One of the last remaining northern white rhinos in the world has died in Kenya, raising concerns over the future of the sub-species.
The 34 year old, male called Suni, ‘capable of breeding,’ died on Friday in captivity at the Ol Pejeta Conservancy, leaving only three at the reserve.
Officials at the conservancy are yet to establish the cause of his death, but have so far ruled out any incidence of poaching.
“Suni was not a victim of poaching and we have yet to establish the cause of his sudden death. The Kenya Wildlife Service vets will conduct a post mortem as soon as possible,” said a statement from Ol Pejeta.
Suni together with one other male and two females, were translocated from Dvur Kralove Zoo in the Czech republic to Ol Pejeta in 2009 after death of his father Saút by natural causes at the same age in 2006.
He was brought to Africa as part of a breeding programme to save the endangered species.
There are only six northern white rhinos left in the world, most of them succumbing to poaching in the East and Central Africa for their lucrative horns-mostly used in Asian nations for medicinal purposes.

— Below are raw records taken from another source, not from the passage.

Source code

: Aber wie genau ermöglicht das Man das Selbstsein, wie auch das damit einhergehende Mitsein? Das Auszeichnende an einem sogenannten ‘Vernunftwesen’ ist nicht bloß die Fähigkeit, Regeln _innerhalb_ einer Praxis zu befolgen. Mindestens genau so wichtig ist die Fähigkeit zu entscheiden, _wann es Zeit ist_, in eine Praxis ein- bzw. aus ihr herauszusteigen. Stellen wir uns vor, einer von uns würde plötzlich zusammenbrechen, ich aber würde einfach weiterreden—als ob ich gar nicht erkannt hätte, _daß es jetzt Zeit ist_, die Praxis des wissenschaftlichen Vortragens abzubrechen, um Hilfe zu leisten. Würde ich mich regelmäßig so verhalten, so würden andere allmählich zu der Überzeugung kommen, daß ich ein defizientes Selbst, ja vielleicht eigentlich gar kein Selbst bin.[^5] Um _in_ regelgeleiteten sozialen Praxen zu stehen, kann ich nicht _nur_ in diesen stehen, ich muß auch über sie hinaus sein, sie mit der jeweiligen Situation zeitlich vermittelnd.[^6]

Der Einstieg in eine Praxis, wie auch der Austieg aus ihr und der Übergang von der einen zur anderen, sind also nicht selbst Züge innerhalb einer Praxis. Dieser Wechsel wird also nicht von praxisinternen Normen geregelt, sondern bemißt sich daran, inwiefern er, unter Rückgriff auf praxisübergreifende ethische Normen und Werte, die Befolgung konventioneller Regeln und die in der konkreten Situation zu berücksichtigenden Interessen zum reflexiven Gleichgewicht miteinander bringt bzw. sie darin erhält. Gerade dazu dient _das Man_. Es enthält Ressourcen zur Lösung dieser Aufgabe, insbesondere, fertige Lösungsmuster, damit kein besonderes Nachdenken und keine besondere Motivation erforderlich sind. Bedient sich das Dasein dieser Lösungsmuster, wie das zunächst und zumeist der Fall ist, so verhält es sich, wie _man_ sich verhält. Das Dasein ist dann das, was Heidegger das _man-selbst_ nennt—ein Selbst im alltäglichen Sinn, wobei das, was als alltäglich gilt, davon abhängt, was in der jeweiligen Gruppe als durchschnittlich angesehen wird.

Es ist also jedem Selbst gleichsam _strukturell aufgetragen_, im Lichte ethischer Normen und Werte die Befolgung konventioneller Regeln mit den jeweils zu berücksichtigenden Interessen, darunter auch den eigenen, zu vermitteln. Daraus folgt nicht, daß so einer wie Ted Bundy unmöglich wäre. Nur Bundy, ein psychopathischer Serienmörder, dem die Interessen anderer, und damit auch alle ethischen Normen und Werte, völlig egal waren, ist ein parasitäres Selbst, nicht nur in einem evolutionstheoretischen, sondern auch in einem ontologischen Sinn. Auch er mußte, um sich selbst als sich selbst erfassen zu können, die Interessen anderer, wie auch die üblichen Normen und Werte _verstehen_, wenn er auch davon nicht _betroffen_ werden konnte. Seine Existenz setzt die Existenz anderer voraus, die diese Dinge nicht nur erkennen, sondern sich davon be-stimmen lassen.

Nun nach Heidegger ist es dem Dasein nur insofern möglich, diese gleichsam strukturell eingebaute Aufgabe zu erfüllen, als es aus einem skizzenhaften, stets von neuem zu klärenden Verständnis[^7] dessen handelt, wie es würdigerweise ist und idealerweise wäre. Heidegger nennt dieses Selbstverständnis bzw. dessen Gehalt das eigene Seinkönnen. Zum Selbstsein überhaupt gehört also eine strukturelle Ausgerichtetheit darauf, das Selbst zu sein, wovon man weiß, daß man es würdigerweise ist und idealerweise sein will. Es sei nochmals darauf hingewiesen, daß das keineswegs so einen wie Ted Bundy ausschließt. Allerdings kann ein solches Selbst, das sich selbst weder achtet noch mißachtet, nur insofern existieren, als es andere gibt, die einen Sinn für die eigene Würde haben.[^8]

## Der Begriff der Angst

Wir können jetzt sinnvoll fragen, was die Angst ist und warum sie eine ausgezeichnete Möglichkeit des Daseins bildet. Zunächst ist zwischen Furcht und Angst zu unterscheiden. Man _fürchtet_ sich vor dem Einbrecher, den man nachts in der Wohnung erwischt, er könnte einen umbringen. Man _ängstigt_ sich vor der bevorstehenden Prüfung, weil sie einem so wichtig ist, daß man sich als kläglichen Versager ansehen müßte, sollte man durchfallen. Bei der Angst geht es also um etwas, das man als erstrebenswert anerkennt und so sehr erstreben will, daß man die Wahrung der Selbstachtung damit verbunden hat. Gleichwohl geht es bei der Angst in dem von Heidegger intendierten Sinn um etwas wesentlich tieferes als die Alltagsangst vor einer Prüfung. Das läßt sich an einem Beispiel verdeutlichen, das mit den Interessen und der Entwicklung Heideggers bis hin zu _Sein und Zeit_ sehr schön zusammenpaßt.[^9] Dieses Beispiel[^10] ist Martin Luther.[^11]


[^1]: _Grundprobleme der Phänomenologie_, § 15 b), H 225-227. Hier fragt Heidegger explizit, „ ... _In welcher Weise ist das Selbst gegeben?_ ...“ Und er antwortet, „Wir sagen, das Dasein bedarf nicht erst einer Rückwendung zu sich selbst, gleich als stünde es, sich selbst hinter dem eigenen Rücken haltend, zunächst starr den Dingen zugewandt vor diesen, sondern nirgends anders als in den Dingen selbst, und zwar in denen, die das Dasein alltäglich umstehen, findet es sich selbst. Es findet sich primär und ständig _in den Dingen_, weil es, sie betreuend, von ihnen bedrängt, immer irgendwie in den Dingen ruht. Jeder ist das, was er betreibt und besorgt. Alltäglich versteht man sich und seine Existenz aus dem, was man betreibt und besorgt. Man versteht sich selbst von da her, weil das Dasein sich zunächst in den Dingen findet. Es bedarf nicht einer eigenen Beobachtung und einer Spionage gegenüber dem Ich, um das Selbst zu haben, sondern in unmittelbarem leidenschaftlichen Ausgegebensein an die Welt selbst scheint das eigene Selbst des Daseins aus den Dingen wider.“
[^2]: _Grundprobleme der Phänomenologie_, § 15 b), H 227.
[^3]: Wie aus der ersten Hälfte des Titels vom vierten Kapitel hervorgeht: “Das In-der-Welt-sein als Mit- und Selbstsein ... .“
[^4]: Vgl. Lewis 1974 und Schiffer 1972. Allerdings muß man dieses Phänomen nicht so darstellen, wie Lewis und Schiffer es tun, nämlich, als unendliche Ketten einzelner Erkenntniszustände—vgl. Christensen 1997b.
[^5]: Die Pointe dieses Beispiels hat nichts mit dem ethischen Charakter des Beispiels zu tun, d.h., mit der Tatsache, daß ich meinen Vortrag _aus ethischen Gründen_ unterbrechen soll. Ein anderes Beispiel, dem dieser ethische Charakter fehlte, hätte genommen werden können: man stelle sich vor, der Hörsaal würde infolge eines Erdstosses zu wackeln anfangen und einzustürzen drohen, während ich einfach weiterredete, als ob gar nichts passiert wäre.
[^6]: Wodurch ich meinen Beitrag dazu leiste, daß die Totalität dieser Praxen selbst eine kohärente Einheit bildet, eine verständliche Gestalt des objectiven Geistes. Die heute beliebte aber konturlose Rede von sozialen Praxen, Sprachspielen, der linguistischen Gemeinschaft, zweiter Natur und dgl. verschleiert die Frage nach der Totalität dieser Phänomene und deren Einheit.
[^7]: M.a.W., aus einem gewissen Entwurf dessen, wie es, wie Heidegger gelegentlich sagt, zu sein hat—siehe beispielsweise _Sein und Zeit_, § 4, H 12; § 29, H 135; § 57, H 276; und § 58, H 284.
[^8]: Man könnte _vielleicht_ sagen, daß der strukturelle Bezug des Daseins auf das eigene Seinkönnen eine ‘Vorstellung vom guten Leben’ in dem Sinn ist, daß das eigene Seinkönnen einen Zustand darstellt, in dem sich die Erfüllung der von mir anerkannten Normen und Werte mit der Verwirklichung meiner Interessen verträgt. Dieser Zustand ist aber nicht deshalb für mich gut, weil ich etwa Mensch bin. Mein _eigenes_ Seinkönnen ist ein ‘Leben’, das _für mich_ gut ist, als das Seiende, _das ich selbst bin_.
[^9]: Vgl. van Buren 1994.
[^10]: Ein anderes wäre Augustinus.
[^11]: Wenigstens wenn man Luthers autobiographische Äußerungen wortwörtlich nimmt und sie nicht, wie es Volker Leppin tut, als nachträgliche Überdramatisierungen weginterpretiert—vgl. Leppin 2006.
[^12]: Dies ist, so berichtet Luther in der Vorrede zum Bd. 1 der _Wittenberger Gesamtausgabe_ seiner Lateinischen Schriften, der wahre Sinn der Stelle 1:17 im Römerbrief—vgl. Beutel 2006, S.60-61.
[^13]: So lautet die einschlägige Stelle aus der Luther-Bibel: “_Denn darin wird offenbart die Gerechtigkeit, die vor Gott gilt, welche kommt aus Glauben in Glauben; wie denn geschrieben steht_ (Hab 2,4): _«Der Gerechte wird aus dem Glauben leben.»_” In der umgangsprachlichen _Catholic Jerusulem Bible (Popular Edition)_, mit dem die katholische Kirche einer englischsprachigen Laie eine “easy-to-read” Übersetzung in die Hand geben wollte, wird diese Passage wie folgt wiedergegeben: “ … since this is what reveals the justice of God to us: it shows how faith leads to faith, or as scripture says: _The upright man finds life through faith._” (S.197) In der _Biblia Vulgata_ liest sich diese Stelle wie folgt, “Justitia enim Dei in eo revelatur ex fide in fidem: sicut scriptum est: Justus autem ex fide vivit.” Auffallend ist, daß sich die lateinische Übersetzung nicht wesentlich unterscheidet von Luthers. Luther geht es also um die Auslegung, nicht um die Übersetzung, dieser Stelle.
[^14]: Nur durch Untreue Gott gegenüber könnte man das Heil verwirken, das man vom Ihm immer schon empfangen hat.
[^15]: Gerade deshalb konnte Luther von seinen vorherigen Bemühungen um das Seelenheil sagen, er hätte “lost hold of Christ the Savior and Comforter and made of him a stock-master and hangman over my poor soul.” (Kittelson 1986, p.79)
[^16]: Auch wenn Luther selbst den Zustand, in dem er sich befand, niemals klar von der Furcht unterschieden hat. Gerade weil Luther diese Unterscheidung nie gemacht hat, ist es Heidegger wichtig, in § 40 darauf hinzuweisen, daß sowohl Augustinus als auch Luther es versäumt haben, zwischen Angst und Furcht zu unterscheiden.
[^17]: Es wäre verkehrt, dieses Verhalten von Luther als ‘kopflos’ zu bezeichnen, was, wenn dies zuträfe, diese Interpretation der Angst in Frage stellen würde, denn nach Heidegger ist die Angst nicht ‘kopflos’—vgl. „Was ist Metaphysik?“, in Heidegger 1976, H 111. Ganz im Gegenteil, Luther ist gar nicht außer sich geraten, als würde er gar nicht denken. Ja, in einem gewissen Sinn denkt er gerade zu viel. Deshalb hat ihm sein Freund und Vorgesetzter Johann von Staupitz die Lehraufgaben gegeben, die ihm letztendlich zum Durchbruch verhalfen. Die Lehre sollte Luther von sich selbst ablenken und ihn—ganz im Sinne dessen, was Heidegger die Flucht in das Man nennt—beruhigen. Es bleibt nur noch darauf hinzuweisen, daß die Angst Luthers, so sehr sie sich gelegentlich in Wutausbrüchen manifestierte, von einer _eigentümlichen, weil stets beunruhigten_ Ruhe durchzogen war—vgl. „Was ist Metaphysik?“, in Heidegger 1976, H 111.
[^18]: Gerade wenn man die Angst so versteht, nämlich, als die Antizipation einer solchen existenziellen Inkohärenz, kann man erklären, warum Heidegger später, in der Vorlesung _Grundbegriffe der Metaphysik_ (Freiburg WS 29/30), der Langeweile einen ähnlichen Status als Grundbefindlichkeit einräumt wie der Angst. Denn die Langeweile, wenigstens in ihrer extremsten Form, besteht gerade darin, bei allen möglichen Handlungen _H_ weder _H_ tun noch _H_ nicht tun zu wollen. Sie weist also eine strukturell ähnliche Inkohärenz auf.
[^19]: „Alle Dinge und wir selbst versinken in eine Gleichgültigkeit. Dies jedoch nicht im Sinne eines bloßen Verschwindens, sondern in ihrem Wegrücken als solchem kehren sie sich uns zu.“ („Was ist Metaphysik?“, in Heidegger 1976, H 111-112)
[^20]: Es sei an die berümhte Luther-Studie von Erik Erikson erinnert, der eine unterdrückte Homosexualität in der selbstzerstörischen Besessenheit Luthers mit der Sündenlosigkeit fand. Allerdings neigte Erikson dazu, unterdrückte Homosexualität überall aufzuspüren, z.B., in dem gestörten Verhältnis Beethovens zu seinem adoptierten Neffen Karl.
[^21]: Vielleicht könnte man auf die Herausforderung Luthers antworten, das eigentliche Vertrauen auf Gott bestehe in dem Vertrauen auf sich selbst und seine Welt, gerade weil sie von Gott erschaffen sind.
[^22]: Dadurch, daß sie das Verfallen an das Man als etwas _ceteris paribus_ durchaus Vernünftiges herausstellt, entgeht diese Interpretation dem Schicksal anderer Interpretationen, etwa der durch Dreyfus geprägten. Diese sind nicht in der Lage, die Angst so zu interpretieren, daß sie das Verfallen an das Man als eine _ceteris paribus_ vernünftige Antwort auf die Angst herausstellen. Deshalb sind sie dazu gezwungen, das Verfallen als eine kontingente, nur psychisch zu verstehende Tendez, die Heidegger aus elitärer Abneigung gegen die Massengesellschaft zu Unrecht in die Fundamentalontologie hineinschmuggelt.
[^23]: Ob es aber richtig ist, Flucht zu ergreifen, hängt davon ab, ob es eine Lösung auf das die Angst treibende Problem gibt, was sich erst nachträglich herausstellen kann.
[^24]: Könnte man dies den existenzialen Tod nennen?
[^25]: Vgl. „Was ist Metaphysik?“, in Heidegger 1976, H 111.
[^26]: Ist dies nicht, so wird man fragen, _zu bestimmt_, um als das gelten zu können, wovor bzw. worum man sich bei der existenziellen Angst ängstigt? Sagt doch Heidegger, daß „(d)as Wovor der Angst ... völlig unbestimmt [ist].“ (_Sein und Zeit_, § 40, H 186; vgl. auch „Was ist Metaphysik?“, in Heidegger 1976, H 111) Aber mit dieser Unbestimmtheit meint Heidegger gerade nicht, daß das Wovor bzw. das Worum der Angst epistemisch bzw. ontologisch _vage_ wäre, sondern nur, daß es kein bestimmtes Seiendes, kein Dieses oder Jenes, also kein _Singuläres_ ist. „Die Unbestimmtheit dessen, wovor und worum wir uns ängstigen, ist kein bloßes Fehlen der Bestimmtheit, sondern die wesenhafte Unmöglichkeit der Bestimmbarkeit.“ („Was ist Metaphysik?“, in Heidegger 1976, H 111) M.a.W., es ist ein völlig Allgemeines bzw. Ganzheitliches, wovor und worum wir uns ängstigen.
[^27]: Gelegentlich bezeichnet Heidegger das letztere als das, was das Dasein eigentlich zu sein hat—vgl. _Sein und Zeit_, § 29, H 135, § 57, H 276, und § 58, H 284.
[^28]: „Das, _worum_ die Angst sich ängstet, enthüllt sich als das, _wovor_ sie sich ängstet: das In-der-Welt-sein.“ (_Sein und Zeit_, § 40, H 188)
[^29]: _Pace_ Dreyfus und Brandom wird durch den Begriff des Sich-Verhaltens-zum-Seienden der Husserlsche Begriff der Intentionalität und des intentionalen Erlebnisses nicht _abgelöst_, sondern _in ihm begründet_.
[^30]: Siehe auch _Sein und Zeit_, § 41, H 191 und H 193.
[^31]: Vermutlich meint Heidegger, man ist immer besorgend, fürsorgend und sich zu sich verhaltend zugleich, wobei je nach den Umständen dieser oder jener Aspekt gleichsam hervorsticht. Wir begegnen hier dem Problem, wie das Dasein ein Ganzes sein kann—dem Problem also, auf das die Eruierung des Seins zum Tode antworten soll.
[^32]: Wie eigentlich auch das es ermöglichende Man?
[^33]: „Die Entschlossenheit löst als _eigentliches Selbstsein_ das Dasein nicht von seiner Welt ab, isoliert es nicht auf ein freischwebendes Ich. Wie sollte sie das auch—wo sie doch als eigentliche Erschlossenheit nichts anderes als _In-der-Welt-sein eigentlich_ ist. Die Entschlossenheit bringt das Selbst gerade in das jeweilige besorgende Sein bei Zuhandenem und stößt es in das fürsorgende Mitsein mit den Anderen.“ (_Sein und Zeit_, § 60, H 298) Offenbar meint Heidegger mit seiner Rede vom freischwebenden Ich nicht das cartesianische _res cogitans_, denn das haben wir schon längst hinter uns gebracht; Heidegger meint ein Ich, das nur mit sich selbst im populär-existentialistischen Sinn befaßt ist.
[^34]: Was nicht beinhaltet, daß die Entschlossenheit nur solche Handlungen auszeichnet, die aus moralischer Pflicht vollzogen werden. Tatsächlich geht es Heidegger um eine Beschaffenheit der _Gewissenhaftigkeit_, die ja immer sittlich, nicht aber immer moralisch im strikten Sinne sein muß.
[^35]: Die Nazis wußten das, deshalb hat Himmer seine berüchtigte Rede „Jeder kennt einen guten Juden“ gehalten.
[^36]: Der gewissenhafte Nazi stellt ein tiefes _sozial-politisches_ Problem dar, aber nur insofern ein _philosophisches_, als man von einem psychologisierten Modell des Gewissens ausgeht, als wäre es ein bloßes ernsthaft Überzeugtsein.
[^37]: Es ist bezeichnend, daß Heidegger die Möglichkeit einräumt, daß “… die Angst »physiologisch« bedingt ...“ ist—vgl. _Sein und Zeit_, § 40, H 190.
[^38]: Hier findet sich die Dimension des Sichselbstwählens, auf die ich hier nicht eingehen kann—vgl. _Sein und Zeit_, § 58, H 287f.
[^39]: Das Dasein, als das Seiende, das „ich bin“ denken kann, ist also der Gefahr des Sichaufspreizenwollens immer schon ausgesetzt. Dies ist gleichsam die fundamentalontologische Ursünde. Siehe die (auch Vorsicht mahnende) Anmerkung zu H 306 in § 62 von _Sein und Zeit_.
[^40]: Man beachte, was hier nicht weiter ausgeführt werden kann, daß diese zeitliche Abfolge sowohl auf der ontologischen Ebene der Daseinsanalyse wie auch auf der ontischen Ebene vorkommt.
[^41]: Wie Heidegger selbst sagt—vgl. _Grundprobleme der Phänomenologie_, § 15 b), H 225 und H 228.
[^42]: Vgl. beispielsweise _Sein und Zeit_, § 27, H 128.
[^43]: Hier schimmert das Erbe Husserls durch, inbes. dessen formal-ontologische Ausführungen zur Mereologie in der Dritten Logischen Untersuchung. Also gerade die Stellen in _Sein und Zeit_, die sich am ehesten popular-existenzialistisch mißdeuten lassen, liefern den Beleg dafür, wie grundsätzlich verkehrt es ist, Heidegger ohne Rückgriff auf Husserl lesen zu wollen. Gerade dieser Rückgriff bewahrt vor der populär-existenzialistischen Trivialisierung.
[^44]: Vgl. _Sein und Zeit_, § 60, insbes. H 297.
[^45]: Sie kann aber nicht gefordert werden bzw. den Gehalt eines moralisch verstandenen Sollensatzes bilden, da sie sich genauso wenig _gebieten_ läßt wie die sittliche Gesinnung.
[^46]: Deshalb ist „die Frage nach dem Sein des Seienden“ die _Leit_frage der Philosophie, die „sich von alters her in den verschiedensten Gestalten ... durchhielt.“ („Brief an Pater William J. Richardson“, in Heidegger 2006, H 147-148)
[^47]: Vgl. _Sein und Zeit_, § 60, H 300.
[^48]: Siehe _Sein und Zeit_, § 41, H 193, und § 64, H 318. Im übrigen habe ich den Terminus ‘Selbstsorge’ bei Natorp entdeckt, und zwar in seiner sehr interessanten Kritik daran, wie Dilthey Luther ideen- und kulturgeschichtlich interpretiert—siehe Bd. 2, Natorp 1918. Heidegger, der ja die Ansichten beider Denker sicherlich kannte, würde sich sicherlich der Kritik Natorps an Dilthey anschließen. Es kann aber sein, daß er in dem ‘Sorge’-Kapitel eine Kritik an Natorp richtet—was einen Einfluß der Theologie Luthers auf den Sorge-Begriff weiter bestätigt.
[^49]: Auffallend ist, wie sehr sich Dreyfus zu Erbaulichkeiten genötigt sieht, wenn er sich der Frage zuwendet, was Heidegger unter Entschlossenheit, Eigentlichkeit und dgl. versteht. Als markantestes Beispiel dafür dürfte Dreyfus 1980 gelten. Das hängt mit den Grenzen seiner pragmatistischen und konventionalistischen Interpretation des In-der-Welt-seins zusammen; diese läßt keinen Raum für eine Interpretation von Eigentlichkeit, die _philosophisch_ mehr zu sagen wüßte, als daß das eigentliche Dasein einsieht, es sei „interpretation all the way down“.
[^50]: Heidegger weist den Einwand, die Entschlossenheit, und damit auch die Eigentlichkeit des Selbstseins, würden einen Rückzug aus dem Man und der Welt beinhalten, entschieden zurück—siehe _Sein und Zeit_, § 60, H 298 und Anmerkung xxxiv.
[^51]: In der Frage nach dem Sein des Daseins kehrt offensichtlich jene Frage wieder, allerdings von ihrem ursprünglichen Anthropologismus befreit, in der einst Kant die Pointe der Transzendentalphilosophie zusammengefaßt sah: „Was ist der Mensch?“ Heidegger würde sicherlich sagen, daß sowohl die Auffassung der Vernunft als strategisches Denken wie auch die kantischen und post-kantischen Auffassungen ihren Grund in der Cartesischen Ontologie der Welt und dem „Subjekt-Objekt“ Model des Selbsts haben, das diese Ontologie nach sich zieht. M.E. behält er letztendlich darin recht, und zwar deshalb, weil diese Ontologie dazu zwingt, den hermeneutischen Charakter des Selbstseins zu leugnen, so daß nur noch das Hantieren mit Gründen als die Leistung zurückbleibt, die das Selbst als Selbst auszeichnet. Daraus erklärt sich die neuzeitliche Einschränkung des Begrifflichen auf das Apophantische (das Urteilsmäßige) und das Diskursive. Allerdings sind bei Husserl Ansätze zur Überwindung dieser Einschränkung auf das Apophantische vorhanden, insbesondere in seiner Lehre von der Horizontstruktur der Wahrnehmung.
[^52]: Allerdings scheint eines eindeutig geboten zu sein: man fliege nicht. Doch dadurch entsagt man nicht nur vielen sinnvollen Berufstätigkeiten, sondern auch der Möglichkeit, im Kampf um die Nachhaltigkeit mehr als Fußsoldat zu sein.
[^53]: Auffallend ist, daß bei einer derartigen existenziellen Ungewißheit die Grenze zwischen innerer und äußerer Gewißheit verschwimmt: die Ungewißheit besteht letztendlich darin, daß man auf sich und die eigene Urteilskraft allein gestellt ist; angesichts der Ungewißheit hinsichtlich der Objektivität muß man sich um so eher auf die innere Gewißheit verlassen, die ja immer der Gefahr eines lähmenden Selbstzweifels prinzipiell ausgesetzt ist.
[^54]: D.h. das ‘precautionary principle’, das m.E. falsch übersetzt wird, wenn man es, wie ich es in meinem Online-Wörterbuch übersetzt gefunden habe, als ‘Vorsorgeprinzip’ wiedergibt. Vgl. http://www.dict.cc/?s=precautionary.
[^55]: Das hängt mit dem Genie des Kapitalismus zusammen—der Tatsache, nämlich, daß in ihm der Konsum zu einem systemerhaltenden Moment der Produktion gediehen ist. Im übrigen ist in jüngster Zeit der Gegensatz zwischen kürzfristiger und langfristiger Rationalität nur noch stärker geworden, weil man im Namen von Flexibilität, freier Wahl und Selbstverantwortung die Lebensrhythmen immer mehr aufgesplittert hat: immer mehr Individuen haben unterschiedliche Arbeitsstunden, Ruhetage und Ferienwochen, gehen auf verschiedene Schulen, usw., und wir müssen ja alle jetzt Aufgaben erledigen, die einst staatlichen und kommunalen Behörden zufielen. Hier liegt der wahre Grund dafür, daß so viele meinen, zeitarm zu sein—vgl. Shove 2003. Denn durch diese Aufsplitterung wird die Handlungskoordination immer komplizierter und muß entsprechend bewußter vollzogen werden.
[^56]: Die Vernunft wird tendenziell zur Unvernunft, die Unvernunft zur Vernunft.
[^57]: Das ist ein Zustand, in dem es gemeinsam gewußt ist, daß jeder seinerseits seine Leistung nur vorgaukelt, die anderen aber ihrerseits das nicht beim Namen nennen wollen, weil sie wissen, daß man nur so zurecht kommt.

Suni was one of the last two breeding males in the world and no northern white rhinos are known to have survived in the wild.
“Consequently the species now stands at the brink of complete extinction, a sorry testament to the greed of the human race,” said Ol Pejeta communication office.
“We will continue to do what we can to work with the remaining three animals on Ol Pejeta in the hope that our efforts will one day result in the successful birth of a northern white rhino calf,” said the statement.
Czech is the only zoo in the world that has succeeded in breeding the sub-species in captivity.